En deuxième lieu, Mme B… ne peut utilement se prévaloir des stipulations de l’article 8 de la convention européenne de sauvegarde des droits de l’homme et des libertés fondamentales dès lors qu’elle sollicite un titre de séjour portant la mention « étudiant ».
En dernier lieu, il ne ressort pas des pièces du dossier, ni de la motivation de l’arrêté attaqué, qui mentionne explicitement les circonstances propres à la situation personnelle de Mme B…, que le préfet de la Haute-Garonne se serait abstenu de procéder à un examen sérieux et personnalisé de la situation de l’intéressée. Dès lors, le moyen tiré du défaut d’examen réel et sérieux de la situation de Mme B… est écarté.
Il résulte de tout ce qui précède que les conclusions présentées par Mme B… à fin d’annulation de l’arrêté litigieux sont rejetées, ainsi que les conclusions présentées à fin d’injonction.

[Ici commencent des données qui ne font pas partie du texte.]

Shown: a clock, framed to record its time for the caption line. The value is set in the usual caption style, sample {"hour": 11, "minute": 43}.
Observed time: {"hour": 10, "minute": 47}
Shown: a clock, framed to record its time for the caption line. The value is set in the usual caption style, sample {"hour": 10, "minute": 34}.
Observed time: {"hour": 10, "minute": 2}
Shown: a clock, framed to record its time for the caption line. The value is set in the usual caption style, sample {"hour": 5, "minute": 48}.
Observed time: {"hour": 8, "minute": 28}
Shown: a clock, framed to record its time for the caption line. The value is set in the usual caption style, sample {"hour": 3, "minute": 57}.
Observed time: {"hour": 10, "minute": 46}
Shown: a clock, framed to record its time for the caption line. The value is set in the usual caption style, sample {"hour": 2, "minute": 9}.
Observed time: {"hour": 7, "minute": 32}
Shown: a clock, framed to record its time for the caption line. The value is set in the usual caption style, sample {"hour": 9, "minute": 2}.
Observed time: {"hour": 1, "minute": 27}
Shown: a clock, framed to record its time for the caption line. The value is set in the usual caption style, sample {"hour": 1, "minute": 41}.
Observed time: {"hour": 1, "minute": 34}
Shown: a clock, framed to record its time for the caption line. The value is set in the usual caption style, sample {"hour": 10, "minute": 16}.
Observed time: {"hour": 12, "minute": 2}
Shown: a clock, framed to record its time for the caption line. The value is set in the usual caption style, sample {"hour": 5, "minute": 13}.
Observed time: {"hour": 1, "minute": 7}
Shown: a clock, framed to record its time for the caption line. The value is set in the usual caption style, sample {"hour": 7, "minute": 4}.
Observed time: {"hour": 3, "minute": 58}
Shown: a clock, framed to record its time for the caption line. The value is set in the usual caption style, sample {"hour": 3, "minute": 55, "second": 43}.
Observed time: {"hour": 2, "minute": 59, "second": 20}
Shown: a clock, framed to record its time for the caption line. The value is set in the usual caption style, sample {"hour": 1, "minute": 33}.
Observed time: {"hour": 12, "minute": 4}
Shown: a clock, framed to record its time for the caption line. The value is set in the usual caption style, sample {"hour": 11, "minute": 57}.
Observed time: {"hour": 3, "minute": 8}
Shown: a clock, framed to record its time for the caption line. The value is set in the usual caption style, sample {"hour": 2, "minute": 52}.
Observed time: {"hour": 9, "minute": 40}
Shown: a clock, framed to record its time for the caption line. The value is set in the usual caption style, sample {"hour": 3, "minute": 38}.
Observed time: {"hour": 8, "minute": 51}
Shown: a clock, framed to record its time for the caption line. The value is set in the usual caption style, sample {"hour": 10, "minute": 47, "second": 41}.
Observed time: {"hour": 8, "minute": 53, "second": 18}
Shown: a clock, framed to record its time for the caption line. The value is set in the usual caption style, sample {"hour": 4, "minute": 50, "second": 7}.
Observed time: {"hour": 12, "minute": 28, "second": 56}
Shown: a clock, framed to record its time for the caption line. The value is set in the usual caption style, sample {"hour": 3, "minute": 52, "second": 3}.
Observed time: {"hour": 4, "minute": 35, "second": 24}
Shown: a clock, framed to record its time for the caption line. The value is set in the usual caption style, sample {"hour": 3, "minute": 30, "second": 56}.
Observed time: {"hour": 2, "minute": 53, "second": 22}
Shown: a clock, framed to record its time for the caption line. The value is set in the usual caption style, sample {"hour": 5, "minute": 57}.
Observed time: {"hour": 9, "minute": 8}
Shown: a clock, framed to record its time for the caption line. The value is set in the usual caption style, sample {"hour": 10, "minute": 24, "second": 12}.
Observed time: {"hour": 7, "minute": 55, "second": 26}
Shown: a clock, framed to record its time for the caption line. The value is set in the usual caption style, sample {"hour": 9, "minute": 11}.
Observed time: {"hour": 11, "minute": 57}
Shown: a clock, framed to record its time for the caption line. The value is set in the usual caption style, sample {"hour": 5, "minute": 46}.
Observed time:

Sur les frais de l’instance :
L’Etat n’étant pas la partie perdante dans le cadre de la présente instance, il n’y a pas lieu de mettre une somme à sa charge au titre de l’article L. 761-1 du code de justice administrative.
D E C I D E :
Article 1er : La requête de Mme B… est rejetée.
Article 2 : Le présent jugement sera notifié à Mme A… B… et au préfet de la Haute-Garonne.
Délibéré après l’audience du 26 février 2026, à laquelle siégeaient :
M. Clen, président,
Mme Cuny, conseillère,
Mme Lejeune, conseillère,
Rendu public par mise à disposition au greffe le 12 mars 2026.
La rapporteure,
A. LEJEUNE
Le président,
CLEN
La greffière,
F. SOLANA
La République mande et ordonne au préfet de la Haute-Garonne en ce qui le concerne ou à tous commissaires de justice à ce requis en ce qui concerne les voies de droit commun, contre les parties privées, de pourvoir à l’exécution de la présente décision.